“Preparing for communion” was one of our local church's ministries where my husband and I once served. It meant several hours of teamwork—usually with someone else—to fill the little “communion cups” in the slotted trays, then spreading plates with tiny crackers. All was refrigerated until needed the next day. Then before each service, the “communion table” was serviced with fresh juice and crackers.
This time-honored way of sharing what the Bible describes as “Christ's body and blood” was a sobering duty for me. Regularly it reminded me of the cost of having a restored relationship with God. The cross wasn't a pretty decoration. It was a place to die.
We've noticed a change in the “elements” used for communion services, driven probably by the pandemic-influenced need to minimize “germy” human touch. Now there are prepackaged “juice and crackers” opened by peeling off the foil top.
Earlier in my life I worshiped in a tradition that had a “common cup” that the pastor passed through the line of people at the altar rail. He wiped the cup after each “sip” with a cloth! Hello, my neighbor's cold! Yet, despite the concerns for germs, I think that “common cup” was the more Biblical symbol of what Christ actually did through the last Passover supper He ate with His disciples:
Take and eat; this is my body....Drink from it, all of you. This is my blood of the covenant, which is poured out for many for the forgiveness of sins. (Luke 25:26-28)
It's right there: the gift, and the Giver. As the hectic Christmas shopping season comes upon us (however that may turn out with all the coronavirus restrictions), this is the message that gets smothered. Christmas isn't about gifts and parties and concerts. And maybe the squashing of so much of the “festive” part of the season this year will have a purpose. Maybe it will take us back to the altar rail, or to the passed communion tray (even with its sanitary “cup” and wafer) to remember that a crudely constructed wooden animal feeder would ultimately lead to the crude and splintered executioner's cross.

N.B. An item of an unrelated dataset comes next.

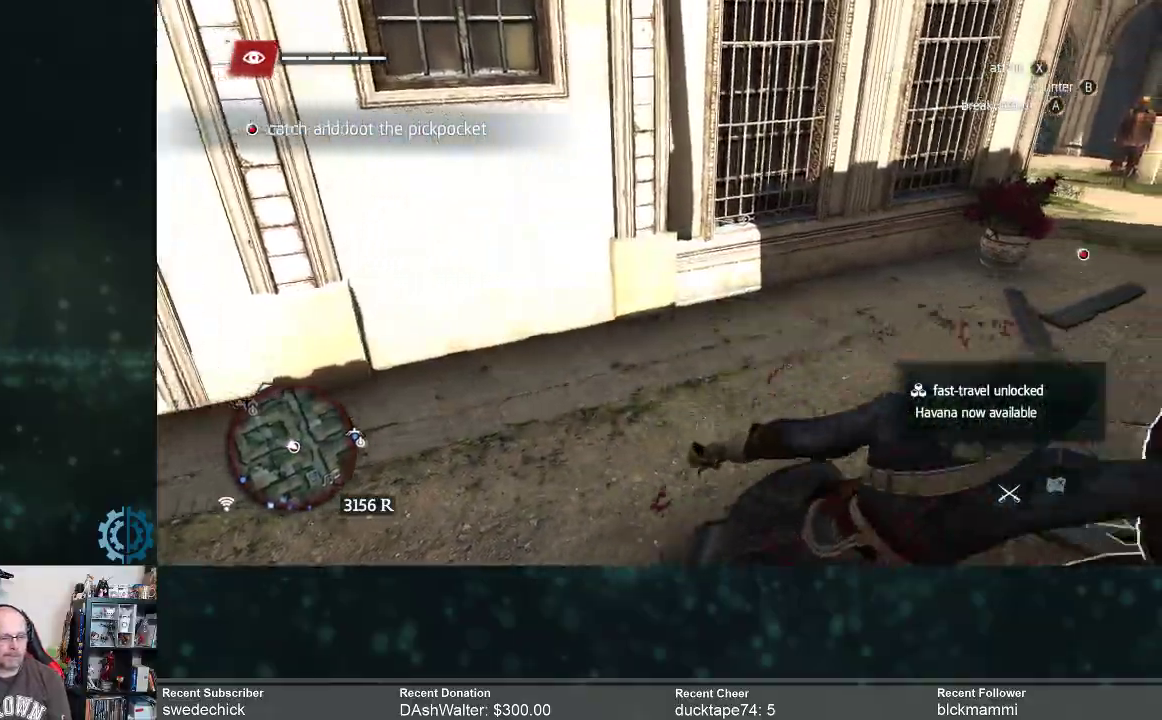
{"dt_ms": 1000, "buttons": [], "left_stick": "center", "right_stick": "center"}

There's a contemporary Christmas song that supposes to ask Mary if she knew in holding her firstborn child that she was looking into the face of God. For some reason, that grips me, and I keep thinking about it long after the song has progressed to the end. In the same vein, as the plate or basket is passed during communion, I ask myself, Do I sense God in this moment? Do I realize my impoverishment before a holy God? Do I express enough gratitude for the magnitude of what this symbolizes?
One day, Jesus told a parable to open the eyes of some religious leaders who thought they had their acts together. He told of a Pharisee and tax collector who went to the temple to pray. The Pharisee stood up and listed all the virtuous things he did. But a tax collector couldn't even come near the holiest part of the temple. He beat his chest and declared, “God, have mercy on me, a sinner” (Luke 18:14). He, not the Pharisee, was forgiven.
Thanksgiving is less than a week away. Many people use their celebration turkey dinner to pause and go around the table listing their blessings. Family and home are usually mentioned. But could the greatest blessing be symbolized in a prepackaged cup and wafer?